Un nouveau groupe regroupant les actifs des filiales de la RATP et de la SNCF (RATP DEV et Kéolis) pourrait aussi émerger, à l’instar de ce qui a été fait par le passé avec la fusion de leur filiale en ingénierie – Sofretu et Sofrerail – avec la création de Systra.
Avec cette évolution, l’Autorité organisatrice établit pour sa régie une feuille de route claire sur des objectifs de qualité de service et affecte les moyens financiers. Elle choisit le management de sa régie sur des critères de compétence. C’est aussi un moyen pour l’Autorité organisatrice de bénéficier d’une meilleure transparence sur le fonctionnement de l’entreprise et de travailler à une meilleure synergie avec ses propres services (finance, communication, études générales…). Et l’État – actionnaire de la RATP – sort du jeu pour ce qui concerne la gestion quotidienne des déplacements qui assez loin du régalien…
Dans le même temps, il convient d’impliquer la RATP dans une démarche de productivité (travail et capital) tant les comparaisons montrent un écart avec d’autres opérateurs.
En France, si la gestion externalisée sous forme de délégation de service public reste dominante, dans le même temps, il est intéressant de constater qu’il y a un phénomène de re-municipalisation des réseaux de transports en province. Il s’agit d’une tendance constatée dans de nombreux pays (Allemagne, États-Unis, Espagne…) et le modèle du Transport for London a démontré sa pertinence. Le choix de la gestion interne a été retenu dans plusieurs métropoles avec de belles réussites (Toulouse, Nice, Clermont-Ferrand, Strasbourg, Grenoble, Montpellier…). Ainsi entre 2005 et 2025, hormis l’Île-de-France, la part de la population desservie par un réseau de transport urbain par un opérateur interne – donc sans concurrence – est passé de 11,6 % à 27,5 %.

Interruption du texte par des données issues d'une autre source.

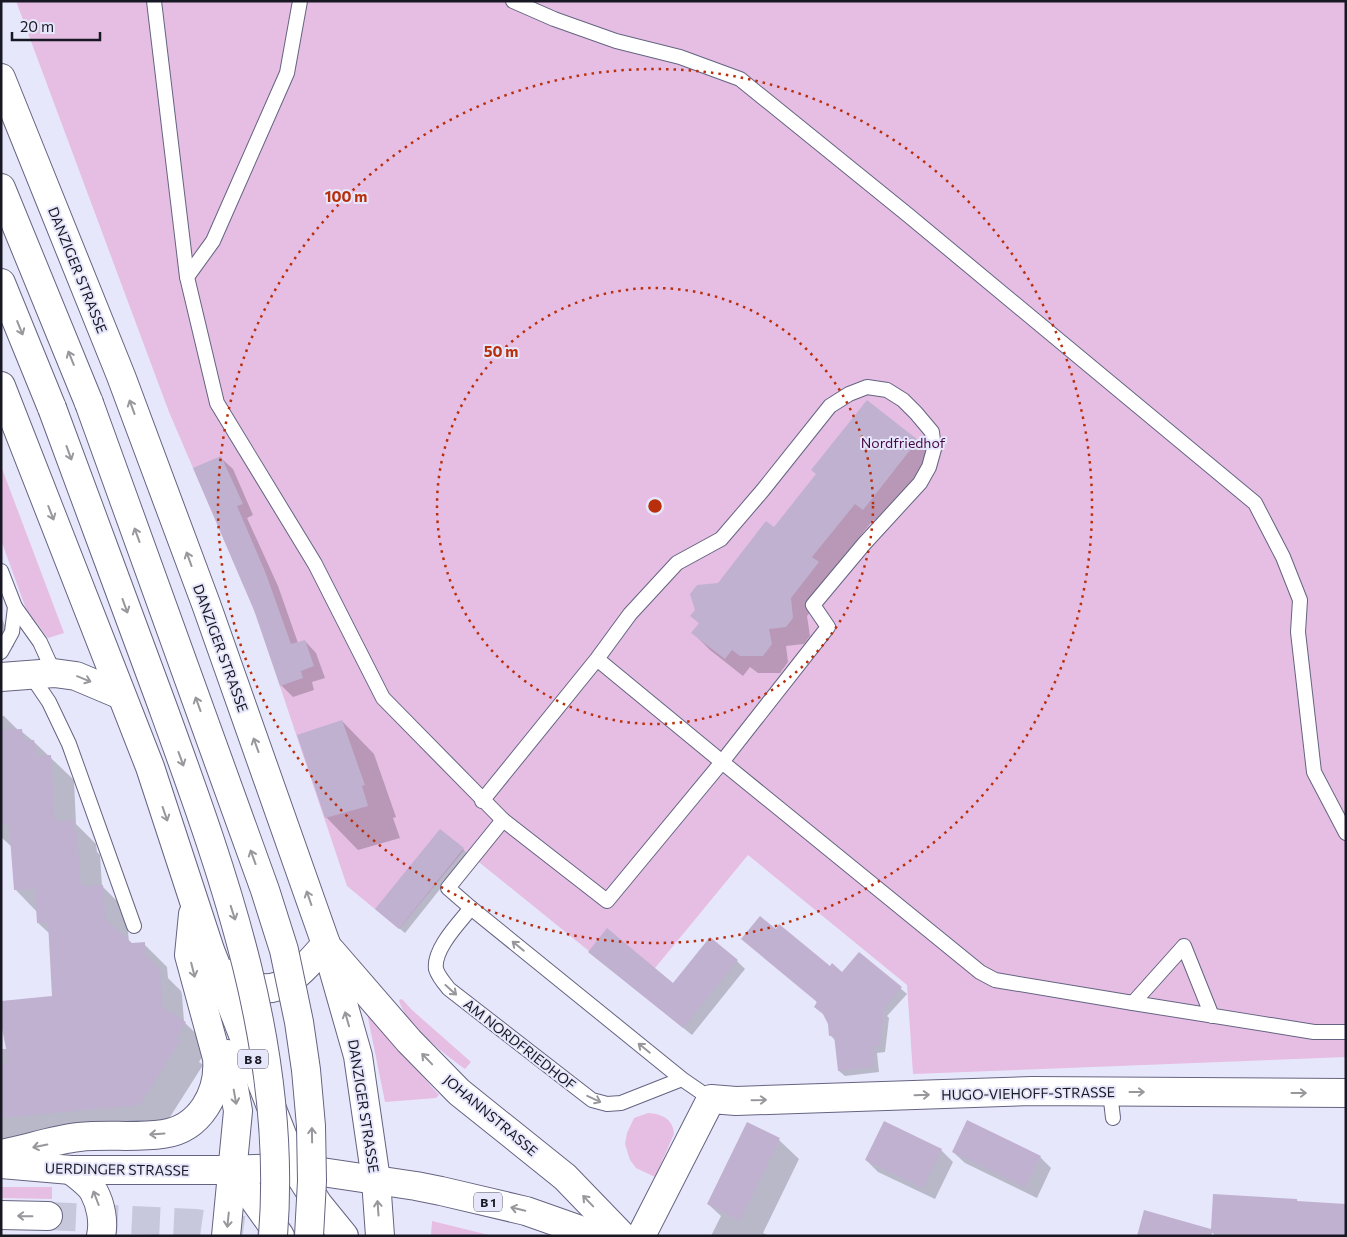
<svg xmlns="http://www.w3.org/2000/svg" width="1347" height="1237" font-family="Commissioner,sans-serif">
<rect width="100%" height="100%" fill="#e7e7fc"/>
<!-- green -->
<g fill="#e6bee4">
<path d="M16 1H1346V1057L913 1074 907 985 748 855 637 990 464 850 399 929 347 886 256 615 169 412Z"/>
<path d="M1 466 64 633 48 638 26 609 1 540Z"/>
<path d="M402 999 412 1010 471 1062 465 1069C446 1055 404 1024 399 1000Z"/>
<path d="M367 1013 439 1095 436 1098 385 1102Z"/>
<path d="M648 1113C662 1114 673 1119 674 1134L655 1177 636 1168 630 1160 625 1144 627 1133 634 1118Z"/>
<path d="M1 1187H52V1199L1 1198Z"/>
<path d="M432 1221 493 1236H431Z"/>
</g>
<!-- shadow -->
<g fill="#0003">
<path d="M917 441 934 458 881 526 873 520 830 575 835 581 807 616 810 636 804 644 786 646 788 662 780 673H758L750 667 743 676 710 650 693 633 700 624 692 616 718 584 774 529Z"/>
<path d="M221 458 233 469 253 515 247 518 278 586 298 643 305 641 316 653 325 678 312 682 314 690 293 697 281 685Z"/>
<path d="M1 616 14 647 1 648Z"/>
<path d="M1 716H4L19 731H21L33 741 74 780 76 824 96 844 97 852 100 855 102 886 126 910 129 942 131 944H144L167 967 168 978 181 991 182 995 184 1022 209 1046 199 1062 203 1065 163 1128 1 1143V1049H7L54 997 50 934 38 923 37 912 15 889 12 847 1 837Z"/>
<path d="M342 721 374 754 396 817 393 818 400 838 358 850 326 817Z"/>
<path d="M463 849 468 854 405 933 382 914Z"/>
<path d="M776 930 830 968 842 974 860 953 907 994 887 1016 889 1018 885 1052 877 1053 879 1072 845 1076 839 1071 836 1041 830 1035 829 1024Z"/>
<path d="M590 952 673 985 737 961 745 969 692 1035Z"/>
<path d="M748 1124 779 1140 799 1159 763 1233 769 1236H711L721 1216 708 1204Z"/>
<path d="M941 1150 953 1162 935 1199 878 1172 866 1160Z"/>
<path d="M953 1152 1040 1157 1051 1168 1037 1198 965 1163Z"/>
<path d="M1297 1201 1346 1236H1215L1212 1232Z"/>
</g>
<!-- building -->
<g fill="#c0b1d1">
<path d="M867 400 918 440 863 510 855 504 812 557 819 562 791 598 793 618 786 627 769 629 772 644 763 656H740L732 650 725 659 691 633 699 623 690 616 695 610 690 594 697 585 718 583 766 521 774 527 816 474 811 470Z"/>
<path d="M221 456 243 504 237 506 266 574 291 644 305 640 314 666 301 671 303 678 280 686 254 610 193 468Z"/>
<path d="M342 720 365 785 362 786 368 806 325 818 297 735Z"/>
<path d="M22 729 23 741 34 740 36 756 51 755 55 821 74 820V831H77L81 886 103 885 106 920 132 943 145 942V955L158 967 160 971 162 1007 186 1022 176 1038 180 1041 140 1105 1 1118V1064L9 1063 1 1024V1001L52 996 48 923H37L35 889 14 890 9 824 1 825V730Z"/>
<path d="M440 829 464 848 399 929 375 909Z"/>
<path d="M760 916 776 929 779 924 830 966 832 963 842 972 859 952 902 987 882 1011H884L880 1046 872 1047 874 1067 838 1071 834 1035 829 1036 828 1024 823 1014 814 1007 817 1002 741 939Z"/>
<path d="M607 928 673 983 710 937 738 960 683 1028 588 952Z"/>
<path d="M967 1120 1041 1156 1025 1187 952 1152Z"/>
<path d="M884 1121 942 1149 923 1188 865 1160Z"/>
<path d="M747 1122 780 1138 740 1221 707 1204Z"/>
<path d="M1213 1194 1297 1199V1201L1346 1204V1236H1254L1212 1233 1211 1236H1137L1144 1210 1211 1229Z"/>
</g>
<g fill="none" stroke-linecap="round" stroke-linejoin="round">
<!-- primary-tunnel -->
<path stroke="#c8c8dc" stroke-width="28" stroke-dasharray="28 14" stroke-linecap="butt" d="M48 1216 196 1223 287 1236"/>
<defs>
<g id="lane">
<path d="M154 1 187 277 217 403 315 564 383 698 503 820 607 901 722 762 980 972 995 980 1133 1003"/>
<path d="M513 1 554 19 616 41 680 57 740 79 908 215 1255 503 1283 557 1300 600 1298 632 1314 772 1346 833"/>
<path d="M187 277 213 241 287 73 300 1"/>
<path d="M1 571 15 607 12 632 1 652"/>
<path d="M15 607 40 642 54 673"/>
<path d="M30 674 49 702 69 744 134 926"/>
<path d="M482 801 597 659 630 614 677 563 721 539 763 490 830 406 849 394 867 387 887 390 903 400 916 413 932 432 934 449 929 467 920 483 864 544 813 605 828 627 722 762 597 659"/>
<path d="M471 908 448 888 503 820"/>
<path d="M1212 1016 1184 946 1133 1003 1314 1032H1346"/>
<path d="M682 1079 621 1103 607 1104 592 1100 449 989C444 983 438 976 436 969 433 949 460 922 471 908L682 1079 711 1099"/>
<path d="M1110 1092 1113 1118"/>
</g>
<g id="street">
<path d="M1 677 54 673 76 676 121 695"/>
<path d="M641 1236 711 1099 736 1101 1032 1091 1346 1093"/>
</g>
<g id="primary">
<path d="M1 78 121 376 206 604 326 944 358 1056 376 1180 380 1236"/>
<path d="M1 386 150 767 210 950 295 1168 318 1204 344 1236"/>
<path d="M331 951 409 1041 459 1092 565 1177 622 1236"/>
<path d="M234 973C238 979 243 981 249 984 281 1001 307 965 326 944"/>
<path d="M1 1154C27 1149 53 1140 79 1137 107 1134 136 1138 163 1134 200 1129 220 1093 217 1058L189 955 193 914"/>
<path d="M1 1164 71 1170H219L295 1168 416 1186 441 1191 526 1211 597 1236"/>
<path d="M71 1170C78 1176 90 1184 94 1192 101 1205 104 1222 101 1236"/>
<path d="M233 1170 280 1236"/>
<path d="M1 1215 48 1216"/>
<path d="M226 1236 238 1111 228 1054"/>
</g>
<g id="highway">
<path d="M1 188 89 403"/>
<path d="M1 283 52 408"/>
</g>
</defs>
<!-- lane casing -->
<use href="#lane" stroke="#646482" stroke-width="16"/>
<!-- street casing -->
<use href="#street" stroke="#646482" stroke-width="30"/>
<!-- primary casing -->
<use href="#primary" stroke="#646482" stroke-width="30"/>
<!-- highway casing -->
<use href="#highway" stroke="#646482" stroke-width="30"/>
<!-- lane -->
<use href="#lane" stroke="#fff" stroke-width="14"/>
<!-- street -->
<use href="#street" stroke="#fff" stroke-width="28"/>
<!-- primary -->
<use href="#primary" stroke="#fff" stroke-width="28"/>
<!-- highway -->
<use href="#highway" stroke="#fff" stroke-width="28"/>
<defs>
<g id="highway-bridge">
<path d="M89 403 265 890 284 950 299 1022 306 1070 311 1126 312 1181 309 1236"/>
<path d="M52 408C89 507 125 606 162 705 225 878 288 1049 273 1236"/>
</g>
</defs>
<!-- highway-bridge casing -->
<use href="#highway-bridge" stroke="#646482" stroke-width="30" stroke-linecap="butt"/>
<!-- highway-bridge -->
<use href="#highway-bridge" stroke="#fff" stroke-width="28"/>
</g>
<!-- one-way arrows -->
<defs><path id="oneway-shaft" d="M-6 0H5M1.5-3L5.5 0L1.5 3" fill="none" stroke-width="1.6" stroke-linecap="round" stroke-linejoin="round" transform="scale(1.25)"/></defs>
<g stroke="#97979c">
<use href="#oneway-shaft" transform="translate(20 328) rotate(68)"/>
<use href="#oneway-shaft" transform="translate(71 358) rotate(-112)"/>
<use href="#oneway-shaft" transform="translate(132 407) rotate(-110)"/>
<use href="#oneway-shaft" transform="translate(69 453) rotate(70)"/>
<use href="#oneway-shaft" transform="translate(51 513) rotate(69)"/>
<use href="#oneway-shaft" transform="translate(137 535) rotate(-110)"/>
<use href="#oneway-shaft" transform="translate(189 559) rotate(-110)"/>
<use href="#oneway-shaft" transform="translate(125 606) rotate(70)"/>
<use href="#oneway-shaft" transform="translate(84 679) rotate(22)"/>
<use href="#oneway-shaft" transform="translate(198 704) rotate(-110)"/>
<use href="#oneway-shaft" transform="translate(256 745) rotate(-110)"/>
<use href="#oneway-shaft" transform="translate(181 759) rotate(70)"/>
<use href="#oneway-shaft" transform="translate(165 814) rotate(71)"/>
<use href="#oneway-shaft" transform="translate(253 857) rotate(-110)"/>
<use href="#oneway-shaft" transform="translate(309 898) rotate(-109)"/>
<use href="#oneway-shaft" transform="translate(233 913) rotate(72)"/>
<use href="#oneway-shaft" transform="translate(518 946) rotate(-141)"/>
<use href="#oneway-shaft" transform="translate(193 970) rotate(76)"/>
<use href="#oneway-shaft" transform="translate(451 990) rotate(42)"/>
<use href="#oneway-shaft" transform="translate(347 1019) rotate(-106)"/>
<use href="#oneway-shaft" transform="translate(644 1048) rotate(-141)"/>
<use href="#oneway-shaft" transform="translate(427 1059) rotate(-134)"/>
<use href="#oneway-shaft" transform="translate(1137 1092)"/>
<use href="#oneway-shaft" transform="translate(1299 1093)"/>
<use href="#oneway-shaft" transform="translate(922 1095) rotate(-2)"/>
<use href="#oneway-shaft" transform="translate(235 1097) rotate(80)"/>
<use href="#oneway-shaft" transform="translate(594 1099) rotate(25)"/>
<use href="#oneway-shaft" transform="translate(759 1100) rotate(-1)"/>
<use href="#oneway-shaft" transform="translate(157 1134) rotate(176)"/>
<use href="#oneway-shaft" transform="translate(312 1135) rotate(-91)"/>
<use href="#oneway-shaft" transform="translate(40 1146) rotate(168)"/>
<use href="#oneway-shaft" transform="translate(96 1198) rotate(-111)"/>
<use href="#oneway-shaft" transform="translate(588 1201) rotate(-134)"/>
<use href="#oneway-shaft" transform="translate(378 1208) rotate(-94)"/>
<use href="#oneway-shaft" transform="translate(518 1209) rotate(-167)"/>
<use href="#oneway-shaft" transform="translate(25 1216) rotate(-179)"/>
<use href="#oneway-shaft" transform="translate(228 1220) rotate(96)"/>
</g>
<!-- distance rings -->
<g fill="none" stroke="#b92f0b" stroke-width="2.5" stroke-dasharray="2.5 5">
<circle cx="655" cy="506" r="218"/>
<circle cx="655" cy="506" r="437"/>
</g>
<g text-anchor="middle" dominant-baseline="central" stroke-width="4" stroke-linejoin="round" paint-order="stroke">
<!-- shield labels -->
<g fill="#e7e7fc" stroke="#565665" stroke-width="1">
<rect x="238" y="1049.5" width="30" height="19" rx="4"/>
<rect x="474" y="1192.5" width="28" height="19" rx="4"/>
</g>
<g font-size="12" font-weight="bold" fill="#181824">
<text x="253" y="1059">B 8</text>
<text x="488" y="1202">B 1</text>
</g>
<!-- street labels -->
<g font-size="14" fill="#181824" stroke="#e7e7fc">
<text transform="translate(78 270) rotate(68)">DANZIGER STRASSE</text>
<text transform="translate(221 648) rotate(70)">DANZIGER STRASSE</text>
<text transform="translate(520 1044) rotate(38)">AM NORDFRIEDHOF</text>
<text transform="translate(1028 1093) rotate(-1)">HUGO-VIEHOFF-STRASSE</text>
<text transform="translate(364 1106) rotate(81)">DANZIGER STRASSE</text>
<text transform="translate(491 1115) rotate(40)">JOHANNSTRASSE</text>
<text transform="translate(117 1169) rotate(1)">UERDINGER STRASSE</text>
</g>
<!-- park labels -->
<g font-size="14" fill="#450b45" stroke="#e7e7fc">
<text x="903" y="442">Nordfriedhof</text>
</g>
</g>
<circle cx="655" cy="506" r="8" fill="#b92f0b" stroke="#e7e7fc" stroke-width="2.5"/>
<g font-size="15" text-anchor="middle" font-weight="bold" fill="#b92f0b" stroke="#e7e7fc" stroke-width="4" stroke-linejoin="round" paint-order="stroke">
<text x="346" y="202">100 m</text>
<text x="501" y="357">50 m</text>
</g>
<!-- border -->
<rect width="1347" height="1237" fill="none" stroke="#181824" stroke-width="5"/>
<!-- scale -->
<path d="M12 32v8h88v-8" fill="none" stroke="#181824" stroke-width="2.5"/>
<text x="20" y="32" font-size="15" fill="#181824" stroke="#e7e7fc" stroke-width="4" paint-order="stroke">20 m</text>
</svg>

Avec cette régie régionale des lignes exploitées par Transilien pourraient également être intégrées à cette régie, ce qui constitue également un moyen d’optimiser l’exploitation des lignes A et B qui sont co-gérées par la RATP et la SNCF. Il en est de même avec une partie du métro du Grand Paris qui pourrait également intégrer cette régie, notamment la ligne 15, compte tenu de son important maillage avec le métro historique.
Alors, stop ou encore pour la libéralisation des transports franciliens ? Compte tenu des enjeux majeurs, avant de prendre une décision de cette importance et pour reprendre une expression de Montesquieu, celle-ci doit se faire avec « une main tremblante ».
A mon avis, par sagesse, mieux vaut travailler à une nouvelle régie régionale.
Pascal Auzannet
Consultant en stratégie des mobilités. Ancien directeur du développement et de l’action territoriale, et des RER de la RATP. Auteur du livre Le Casse-tête des mobilités en Île-de-France (Éditions Hermann, 2025).